=== Data section ===

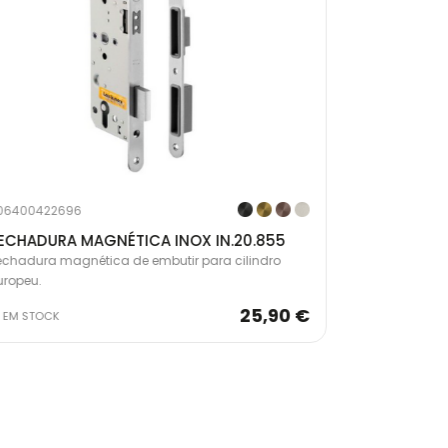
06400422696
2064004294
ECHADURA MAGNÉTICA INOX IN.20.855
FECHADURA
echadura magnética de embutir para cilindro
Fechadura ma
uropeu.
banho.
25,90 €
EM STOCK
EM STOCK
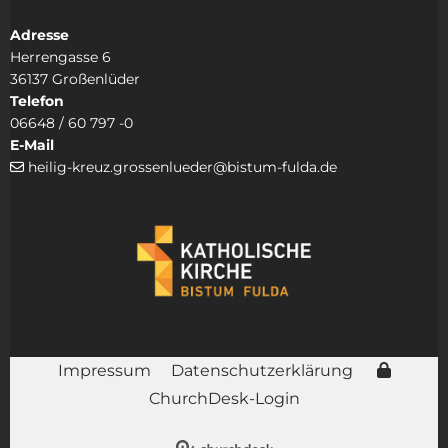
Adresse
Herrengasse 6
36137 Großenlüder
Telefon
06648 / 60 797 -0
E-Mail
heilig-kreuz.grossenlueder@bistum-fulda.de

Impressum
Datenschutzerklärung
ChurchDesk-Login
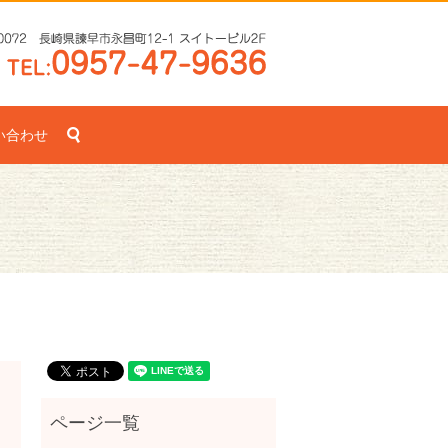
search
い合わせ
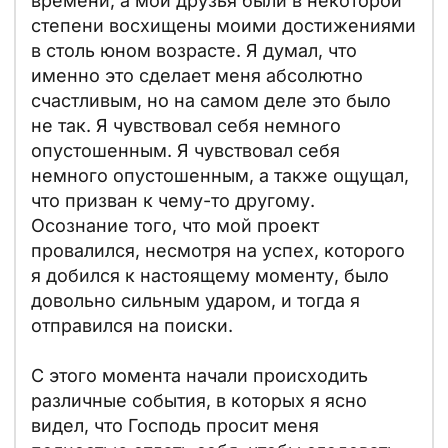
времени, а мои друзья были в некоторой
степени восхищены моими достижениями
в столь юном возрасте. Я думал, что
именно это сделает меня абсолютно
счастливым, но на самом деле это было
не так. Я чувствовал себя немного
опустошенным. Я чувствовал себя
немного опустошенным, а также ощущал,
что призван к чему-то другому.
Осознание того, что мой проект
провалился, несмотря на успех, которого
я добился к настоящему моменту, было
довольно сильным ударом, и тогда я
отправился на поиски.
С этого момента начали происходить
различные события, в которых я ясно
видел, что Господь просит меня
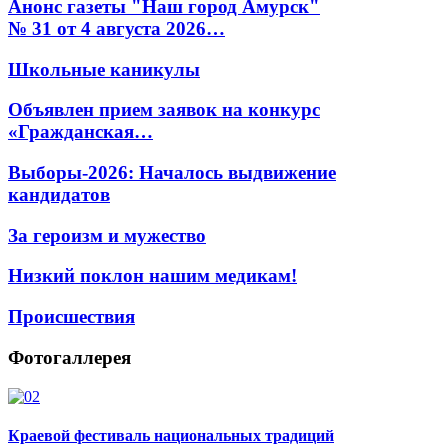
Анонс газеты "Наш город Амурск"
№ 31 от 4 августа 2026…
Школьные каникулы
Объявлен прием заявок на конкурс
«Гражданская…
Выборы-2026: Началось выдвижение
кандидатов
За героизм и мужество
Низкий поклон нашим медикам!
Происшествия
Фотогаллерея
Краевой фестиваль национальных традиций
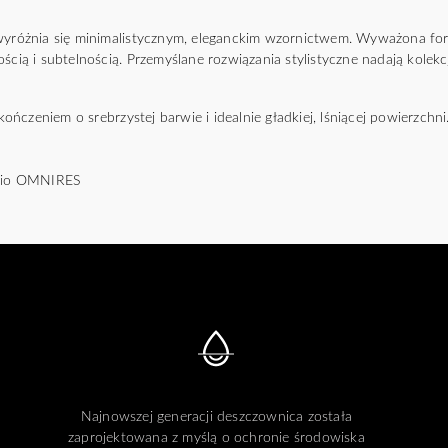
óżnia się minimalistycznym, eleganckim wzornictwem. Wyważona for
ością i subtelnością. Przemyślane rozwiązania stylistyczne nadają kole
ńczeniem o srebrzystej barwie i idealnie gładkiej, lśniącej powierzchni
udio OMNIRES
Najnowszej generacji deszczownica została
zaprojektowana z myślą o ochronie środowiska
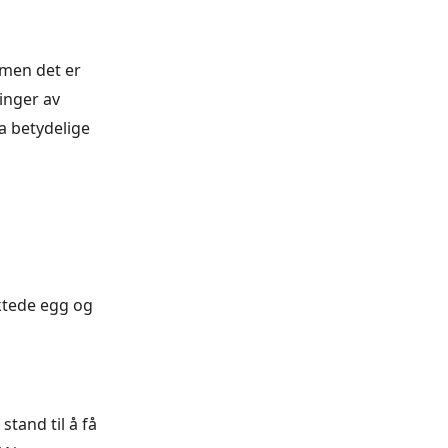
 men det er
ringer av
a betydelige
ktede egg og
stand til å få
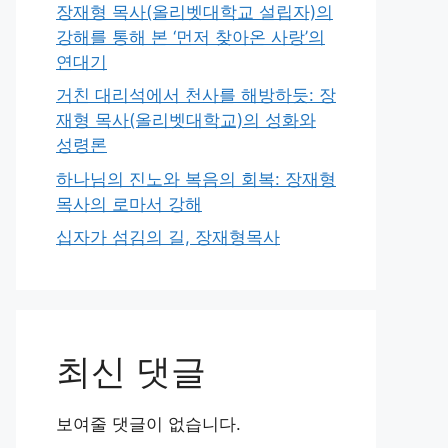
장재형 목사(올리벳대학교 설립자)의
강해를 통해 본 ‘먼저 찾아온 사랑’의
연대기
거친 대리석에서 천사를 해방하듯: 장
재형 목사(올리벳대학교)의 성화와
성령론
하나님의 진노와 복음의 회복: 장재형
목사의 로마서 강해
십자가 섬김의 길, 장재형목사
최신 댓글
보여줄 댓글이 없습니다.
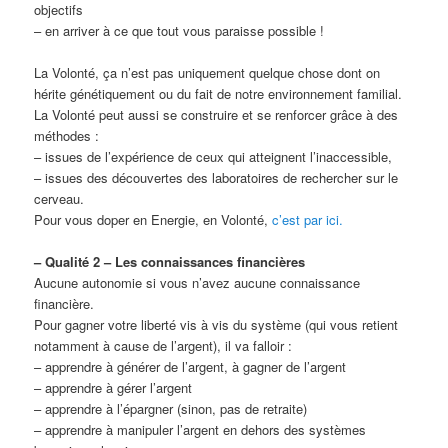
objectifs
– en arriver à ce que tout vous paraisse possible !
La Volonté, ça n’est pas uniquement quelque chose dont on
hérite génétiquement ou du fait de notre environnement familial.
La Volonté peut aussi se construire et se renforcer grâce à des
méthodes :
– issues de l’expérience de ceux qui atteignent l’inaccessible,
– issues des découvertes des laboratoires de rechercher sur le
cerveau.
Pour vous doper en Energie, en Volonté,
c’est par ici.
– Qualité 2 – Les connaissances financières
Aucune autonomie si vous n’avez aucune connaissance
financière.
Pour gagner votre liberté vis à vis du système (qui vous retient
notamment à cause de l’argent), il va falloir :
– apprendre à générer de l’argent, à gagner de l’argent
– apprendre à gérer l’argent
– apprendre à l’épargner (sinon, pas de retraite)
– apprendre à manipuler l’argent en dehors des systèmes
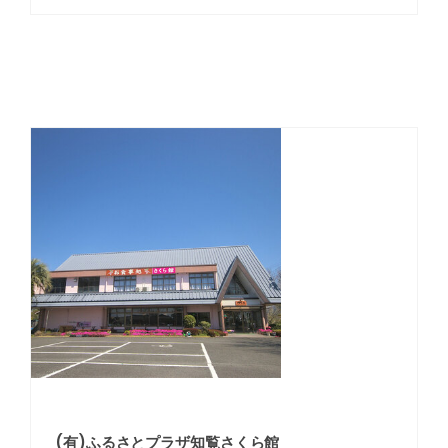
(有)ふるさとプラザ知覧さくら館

===
=== Data section ===

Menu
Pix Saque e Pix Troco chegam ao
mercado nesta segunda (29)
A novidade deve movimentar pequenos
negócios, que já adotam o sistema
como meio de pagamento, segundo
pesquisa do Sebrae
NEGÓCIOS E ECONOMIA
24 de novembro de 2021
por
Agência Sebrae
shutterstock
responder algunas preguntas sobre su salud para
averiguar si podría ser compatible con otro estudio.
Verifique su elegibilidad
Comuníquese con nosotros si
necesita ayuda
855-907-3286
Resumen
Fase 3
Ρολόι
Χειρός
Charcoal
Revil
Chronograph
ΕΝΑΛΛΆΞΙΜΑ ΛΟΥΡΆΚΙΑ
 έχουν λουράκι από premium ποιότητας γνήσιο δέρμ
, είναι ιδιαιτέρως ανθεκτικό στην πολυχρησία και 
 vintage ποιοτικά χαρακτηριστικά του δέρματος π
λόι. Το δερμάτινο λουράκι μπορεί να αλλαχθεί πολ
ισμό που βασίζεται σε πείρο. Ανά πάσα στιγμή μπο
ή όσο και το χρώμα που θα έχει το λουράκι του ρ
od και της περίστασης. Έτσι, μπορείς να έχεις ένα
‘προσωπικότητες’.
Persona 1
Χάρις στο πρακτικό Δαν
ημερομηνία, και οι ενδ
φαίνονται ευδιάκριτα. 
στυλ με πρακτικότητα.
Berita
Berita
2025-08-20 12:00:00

===
=== Data section ===

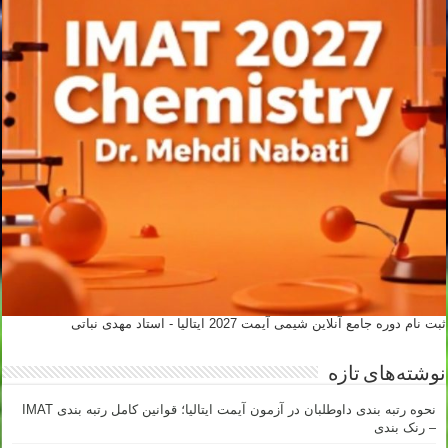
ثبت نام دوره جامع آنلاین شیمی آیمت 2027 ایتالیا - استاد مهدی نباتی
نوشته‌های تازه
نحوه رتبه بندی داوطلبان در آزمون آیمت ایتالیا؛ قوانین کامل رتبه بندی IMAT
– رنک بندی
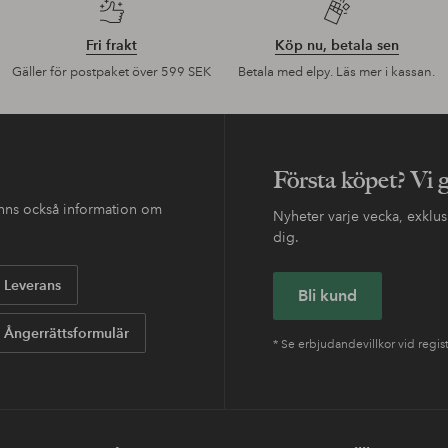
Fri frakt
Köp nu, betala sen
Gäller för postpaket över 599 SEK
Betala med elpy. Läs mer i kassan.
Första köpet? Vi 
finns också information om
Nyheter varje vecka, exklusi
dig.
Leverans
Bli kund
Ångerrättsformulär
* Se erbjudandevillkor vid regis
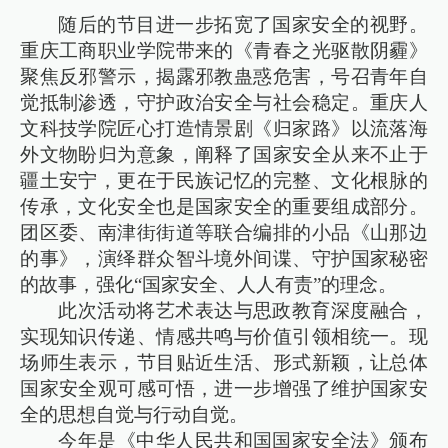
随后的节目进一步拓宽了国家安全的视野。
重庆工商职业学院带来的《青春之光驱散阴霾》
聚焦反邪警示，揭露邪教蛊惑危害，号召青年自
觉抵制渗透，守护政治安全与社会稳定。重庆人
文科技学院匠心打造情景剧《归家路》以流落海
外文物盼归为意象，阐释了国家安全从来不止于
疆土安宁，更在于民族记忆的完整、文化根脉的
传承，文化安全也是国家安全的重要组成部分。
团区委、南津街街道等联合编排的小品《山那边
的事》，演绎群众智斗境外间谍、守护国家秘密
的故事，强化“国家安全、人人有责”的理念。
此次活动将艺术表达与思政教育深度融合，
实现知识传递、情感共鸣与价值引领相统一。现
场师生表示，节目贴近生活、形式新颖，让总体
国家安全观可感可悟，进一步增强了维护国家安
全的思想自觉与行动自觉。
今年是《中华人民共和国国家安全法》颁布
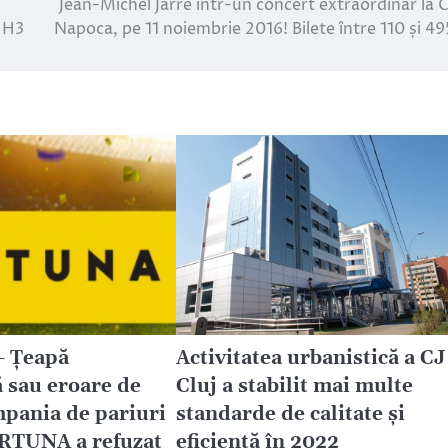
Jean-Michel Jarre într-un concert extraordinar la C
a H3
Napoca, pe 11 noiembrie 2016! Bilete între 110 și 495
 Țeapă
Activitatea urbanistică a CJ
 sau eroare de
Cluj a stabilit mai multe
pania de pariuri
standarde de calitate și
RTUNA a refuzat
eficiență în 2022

===

Update the listing lines from the one containing "장재형 목사(올리벳대학교 설립자)의" through the one containing "(有)ふるさとプラザ知覧さくら館", inclusive, replacing "Volonté" with "Motivation" and changing nothing else. Return only those lines and leave out the pictures.

* **Answer to this problem**:
장재형 목사(올리벳대학교 설립자)의
강해를 통해 본 ‘먼저 찾아온 사랑’의
연대기
거친 대리석에서 천사를 해방하듯: 장
재형 목사(올리벳대학교)의 성화와
성령론
하나님의 진노와 복음의 회복: 장재형
목사의 로마서 강해
십자가 섬김의 길, 장재형목사
최신 댓글
보여줄 댓글이 없습니다.
objectifs
– en arriver à ce que tout vous paraisse possible !
La Motivation, ça n’est pas uniquement quelque chose dont on
hérite génétiquement ou du fait de notre environnement familial.
La Motivation peut aussi se construire et se renforcer grâce à des
méthodes :
– issues de l’expérience de ceux qui atteignent l’inaccessible,
– issues des découvertes des laboratoires de rechercher sur le
cerveau.
Pour vous doper en Energie, en Motivation,
c’est par ici.
– Qualité 2 – Les connaissances financières
Aucune autonomie si vous n’avez aucune connaissance
financière.
Pour gagner votre liberté vis à vis du système (qui vous retient
notamment à cause de l’argent), il va falloir :
– apprendre à générer de l’argent, à gagner de l’argent
– apprendre à gérer l’argent
– apprendre à l’épargner (sinon, pas de retraite)
– apprendre à manipuler l’argent en dehors des systèmes
(有)ふるさとプラザ知覧さくら館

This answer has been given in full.